= John Degnbol-Martinussen =

John Degnbol-Martinussen (Nykobing Mors, 22 June 1947 – Frederiksberg, 23 September 2002) was Professor of international development at Roskilde University, Denmark, and an authority on international development policy.

==Background==
Degnbol-Martinussen was educated in political science in his native Denmark, completing a PhD at the University of Aarhus and became Lecturer in Political Science at the same university in 1971. He stayed teaching at Aarhus a further ten years. Then in 1981, at only 34, he was appointed to a Chair in Development Economics and Political Science at Roskilde University, a new university where his organizational and research management skills helped create a strong undergraduate and later a postgraduate programme in International Development Studies. At the time of his death from a heart attack in 2002, he served as the Director of the Graduate Research School in the same institution.

==Aiding Denmark's development assistance==

John Degnbol-Martinussen helped to shape Denmark’s progressive development policy, and its commitment to overseas development assistance, for more than two decades. Until 1991, he was President of a large NGO that placed thousands of volunteers in developing countries (MS - Mellemfolkeligt Samvirke, the Danish Association for International Co-operation). Active himself in politics as a member of the left-centre Social Democrats, his government positions included the chairmanship of the Danish Council for Development Cooperation, and he served three years as chair of the Danish Social Science Research Council.

Although Danish development research became threatened by the rightward turn in Danish politics in 2001, in 2002 he chaired the newly formed Danish Institute for International Studies (DIIS) which unified several government-funded research institutes in the sector. Until 1999 he was also a member of the Executive Council of the European Science Foundation, and advised UN organizations on many occasions, particularly UNDP and UNIDO.

==Scholarship==

The author of over 130 publications, including five major self-authored books in English and eight in Danish. A talent for rigorous political analysis was evident in his path breaking work on the nature of the peripheral state in India and Pakistan, undertaken as doctoral research at the University of Aarhus, where he studied from the late 1960s.
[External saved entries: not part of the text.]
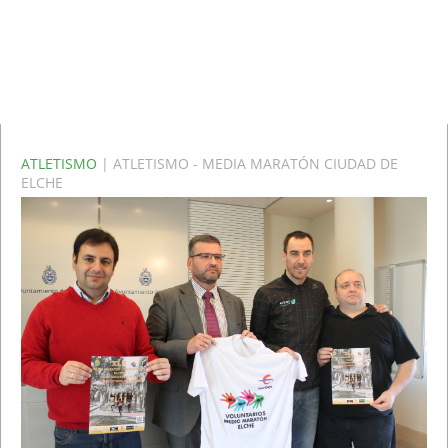
ATLETISMO
| ATLETISMO - MEDIA MARATÓN CIUDAD DE
ELCHE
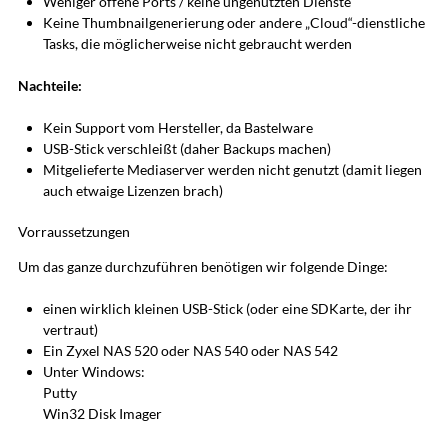
Weniger offene Ports / keine ungenutzten Dienste
Keine Thumbnailgenerierung oder andere „Cloud“-dienstliche
Tasks, die möglicherweise nicht gebraucht werden
Nachteile:
Kein Support vom Hersteller, da Bastelware
USB-Stick verschleißt (daher Backups machen)
Mitgelieferte Mediaserver werden nicht genutzt (damit liegen
auch etwaige Lizenzen brach)
Vorraussetzungen
Um das ganze durchzuführen benötigen wir folgende Dinge:
einen wirklich kleinen USB-Stick (oder eine SDKarte, der ihr
vertraut)
Ein Zyxel NAS 520 oder NAS 540 oder NAS 542
Unter Windows:
Putty
Win32 Disk Imager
While his approach was rooted in political economy, he incorporated neo-classical theories of trade and investment, and the ‘new institutionalism’ of incentives and transaction costs. An early interest in transnational corporations in India led to the publication of his Transnational Corporations in a Developing Country (1988). This was followed by Democracy, Competition and Choice (1995) which was a critical examination of local government in Nepal, while his Society, State and Market: a guide to competing theories of development (1997) received widespread acclaim as an accessible roadmap for students and practitioners – it has been published in at least six countries. Policies, Institutions and Industrial Development (2001) summarizes two decades of research into India’s industrial development experience. Aid: Understanding International Development Cooperation (coauthored with Poul Engberg-Pedersen, Zed, 2003) was published at a time when international development spending was being challenged.

From 1999 until his death, Martinussen headed a Roskilde research programme, GlobAsia, investigated the impact of globalization and regionalization on Asian countries – his own interest was again with India - a country that resisted external pressure to liberalize imports and capital flows for four decades - and the political fallout created by the increasing presence of transnational and foreign firms.

Poverty alleviation was always central to his projects; he believed, and fought for, continuing Danish assistance the regions and countries he worked in.